I'm constantly trying to just read the books I have - but then all of these brilliant, hilarious, intelligent, incredible authors put out these gorgeous books that I cannot pass up. My reading plans change constantly.

And as I've gone from a 50 book/year reader to an 80 book/year reader to striving to be a 100 book/year reader - I may have increased my options, but not nearly as far as I'd like to while still, ya know, living my life. On the other hand, when you read that much, you start to feel a little bit like....wait, shouldn't I be reading more of the intellectual award winners and classics? It's hard not to feel like with that many books under your belt, people will expect that you've read everything that's well known. (Not that I care what "people" expect of me.)

But here's the truth for me.

I love books for what they teach me and challenge me to explore. But I also want most of them to make me feel a certain way. I want to revel in the good stuff. In the excitement of adventure and the satisfaction of new love. In the angst of coming of age. In the complexities of the human condition.
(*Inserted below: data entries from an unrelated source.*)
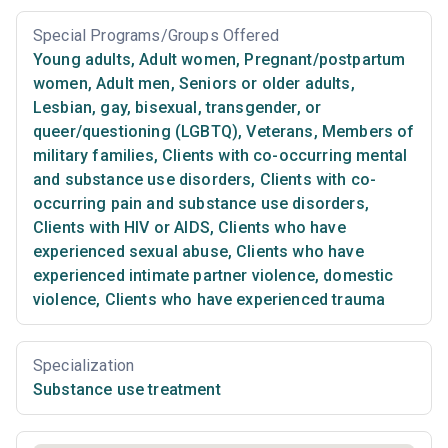
Special Programs/Groups Offered
Young adults
,
Adult women
,
Pregnant/postpartum
women
,
Adult men
,
Seniors or older adults
,
Lesbian, gay, bisexual, transgender, or
queer/questioning (LGBTQ)
,
Veterans
,
Members of
military families
,
Clients with co-occurring mental
and substance use disorders
,
Clients with co-
occurring pain and substance use disorders
,
Clients with HIV or AIDS
,
Clients who have
experienced sexual abuse
,
Clients who have
experienced intimate partner violence, domestic
violence
,
Clients who have experienced trauma
Specialization
Substance use treatment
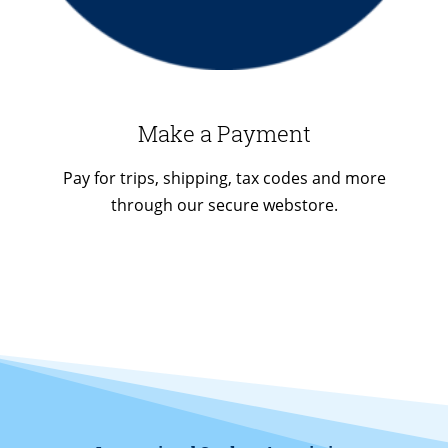
Make a Payment
Pay for trips, shipping, tax codes and more
through our secure webstore.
In the absolute gorgeousness of the world. 

At the same time, I don't like hanging out in the dark side for long or being strung along in suspense simply for the sake of suspense. So while the new best selling thriller might have most readers rabid with enthusiasm, I don't feel like I have time to work something I don't love-love-love into my already overflowing reading agenda.

Which means that my reading style is basically made up of this.

A Crap Ton of Contemporary Romances
+ A Whole Bunch of YA Romances
+ A Big Heap of Spiritual and Self-Help that get it
+ A Smattering of Contemporary Fiction by my MVP authors
   (like Fredrik Backman and Taylor Jenkins Reid)
+ The occasional classic or cultural phenomenon
+ A pinch of pushing out of my usual tastes through BOTM picks
80-100 Books A Year

The bulk of what I run my eyeballs over is full of love and longing and the right brand of angst. I also start every morning by working through some sort of spiritual or self-help education to make sure that I'm always learning and growing and expanding. And then between it all, I get my bursts of the contemporary literary hype - while feeling zero guilt or regrets by telling the very popular thrillers and murder novels to take a hike. 

The librarian at my kids' elementary school is such a cool person to know. I had a conversation with her once about adults who like young adult and children's lit as much as their intended audience (a sentiment we both wholeheartedly subscribed to). She told me that when she had to choose a concentration and decide which type of librarian to be, she chose to work with literature geared towards young people because of the nature of their stories. She'd said something like, "Literature for adults is all murder and adultery and depression. Why would I want to make that my job?! Books for younger people are about magic and love and growth."

I would have made the same choice.

It really comes down to what we want to spend our time on when we get to indulge in books. What words are we drinking in? What feelings are we seeking? What lessons are we hoping to learn?

So what about you?
Have you gotten choosey with books? Do you get harsh with what makes the cut?
Are there types you don't bother with because there's just too many to read?

And do your picks make the cut because they make you feel a certain way? Or is it something else?